The majority of other initiatives I have taken on are found in my regular quarterly reports which are available here. These reports include:

  1. Climate Change and the Environment
  2. Strengthening the Economy
  3. Affordability
  4. Working for Seniors
  5. The National Housing Strategy
  6. Covid19
  7. Reconciliation; and
  8. Our Most Impactful Investments. 

These are not party materials, but reports that I write personally to keep you informed of how my work is impacting Burnaby and North Vancouver. 

Finally, I will close with an issue that is not raised too often, but demonstrates a point. I’d like to talk about cruelty towards animals. In the 2019 election I knocked on a door in North Vancouver and the person who answered asked what I was doing to protect elephants. I didn’t really know much about the subject, but I promised that if she voted for me, I would look into the issue of the ivory trade and help her advocate her position. Similarly, a neighbour that lives on Dollarton had serious concerns about horses in Canada being exported for slaughter. I didn’t know much about the issue but promised to look into it. Both of those issues are now in our 2021 platform on page 51. No matter what the issue is, I take what’s important to our constituents seriously and I always follow up. 

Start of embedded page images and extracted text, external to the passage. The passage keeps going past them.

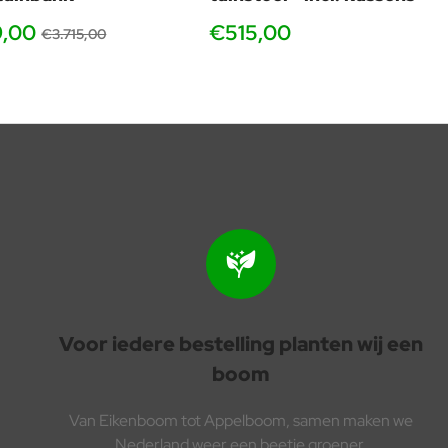
9,00
€515,00
€3.715,00
Voor iedere bestelling planten wij een
boom
Van Eikenboom tot Appelboom, samen maken we
Nederland weer een beetje groener.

Every single constituent who has requested a face to face meeting in the last six years has received one, and while I haven’t been able to help everyone in every case, I can assure you that we always do our best. 

If you have taken the time to diligently read this entire submission I thank you for your time and your interest. Politics and politicians are too often boiled down to bumper sticker slogans. I hope my answers to these questions have demonstrated that I take my job extremely seriously and that I can be a valuable asset to you and your family. Most members of our community don’t need to deal directly with their MP, but when they do, it’s usually important and they want to trust that their representative will step up and work hard for them. If you trust me with your vote, I will work every day to improve our community and our country for you and your family. I have the track record to back up that promise and I hope that I’ve earned your support for a third term.